= Case study (psychology) =

Case study in psychology refers to the use of a descriptive research approach to obtain an in-depth analysis of a person, group, or phenomenon. A variety of techniques may be employed including personal interviews, direct-observation, psychometric tests, and archival records. In psychology case studies are most often used in clinical research to describe rare events and conditions, which contradict well established principles in the field of psychology. Case studies are generally a single-case design, but can also be a multiple-case design, where replication instead of sampling is the criterion for inclusion. Like other research methodologies within psychology, the case study must produce valid and reliable results in order to be useful for the development of future research. Distinct advantages and disadvantages are associated with the case study in psychology. The case study is sometimes mistaken for the case method, but the two are not the same.

==Advantages==
One major advantage of the case study in psychology is the potential for the development of novel hypotheses for later testing. Second, the case study can provide detailed descriptions of specific and rare cases

== Disadvantages ==
Case studies cannot be used to determine causation.

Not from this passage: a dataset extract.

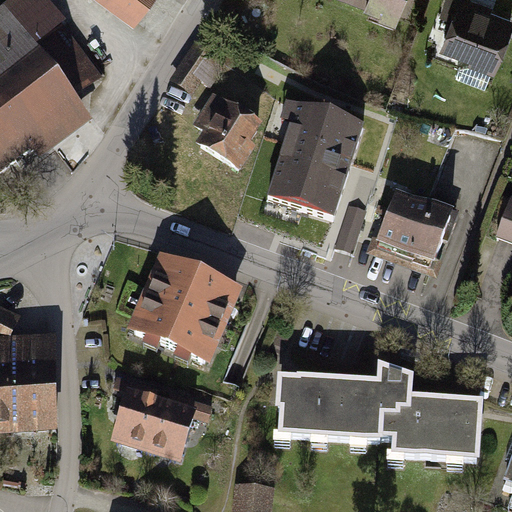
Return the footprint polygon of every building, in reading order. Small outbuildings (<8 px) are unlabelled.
[(0,186),(1,188),(89,122),(73,99),(101,79),(41,0),(12,0),(0,9),(0,186)] [(145,0),(103,0),(131,20),(145,0)] [(341,0),(369,10),(367,15),(404,28),(414,0),(341,0)] [(463,63),(491,73),(511,17),(468,1),(468,0),(444,0),(438,18),(447,21),(437,49),(464,59),(463,63)] [(197,47),(171,86),(191,99),(217,60),(197,47)] [(395,125),(281,87),(245,195),(345,227),(356,193),(371,198),(395,125)] [(265,127),(212,97),(193,130),(202,135),(195,147),(239,172),(265,127)] [(458,217),(398,195),(376,255),(435,277),(458,217)] [(511,201),(495,241),(511,248),(511,201)] [(339,247),(355,253),(366,218),(350,213),(339,247)] [(192,273),(155,258),(124,336),(140,342),(137,349),(155,356),(158,349),(170,354),(168,360),(185,367),(188,361),(208,369),(239,291),(192,273)] [(18,323),(0,313),(0,340),(9,340),(18,323)] [(0,340),(0,434),(54,435),(52,338),(9,340),(0,340)] [(272,444),(271,455),(293,456),(293,445),(309,445),(309,456),(327,456),(328,446),(348,447),(347,455),(365,456),(366,447),(393,448),(392,457),(477,460),(479,418),(479,411),(406,409),(407,386),(377,373),(376,388),(297,385),(297,387),(276,386),(274,419),(278,419),(277,444),(272,444)] [(155,395),(115,383),(111,396),(123,399),(108,447),(178,468),(192,422),(205,426),(209,412),(169,400),(167,406),(153,402),(155,395)] [(511,453),(501,481),(511,485),(511,453)] [(270,511),(273,491),(235,487),(232,511),(270,511)]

== Famous case studies in psychology ==

- Harlow - Phineas Gage
- Breuer & Freud (1895) - Anna O.
- Cleckley's (1941) case studies of psychopathy (The Mask of Sanity) and multiple personality disorder (The Three Faces of Eve) (1957)
- Freud and Little Hans
- Freud and the Rat Man
- John Money and the John/Joan case
- Genie (feral child)
- Piaget's studies
- Rosenthal's book on the murder of Kitty Genovese
- Washoe (sign language)
- Patient H.M.
- Lev Zasetsky (A.R. Luria)
- Solomon Shereshevsky (A.R. Luria)
- When Prophecy Fails published in 1956, this study was done on a group that believed aliens were going to save them soon as the world was about to end, and what would happen to them when the day of ending didn't happen.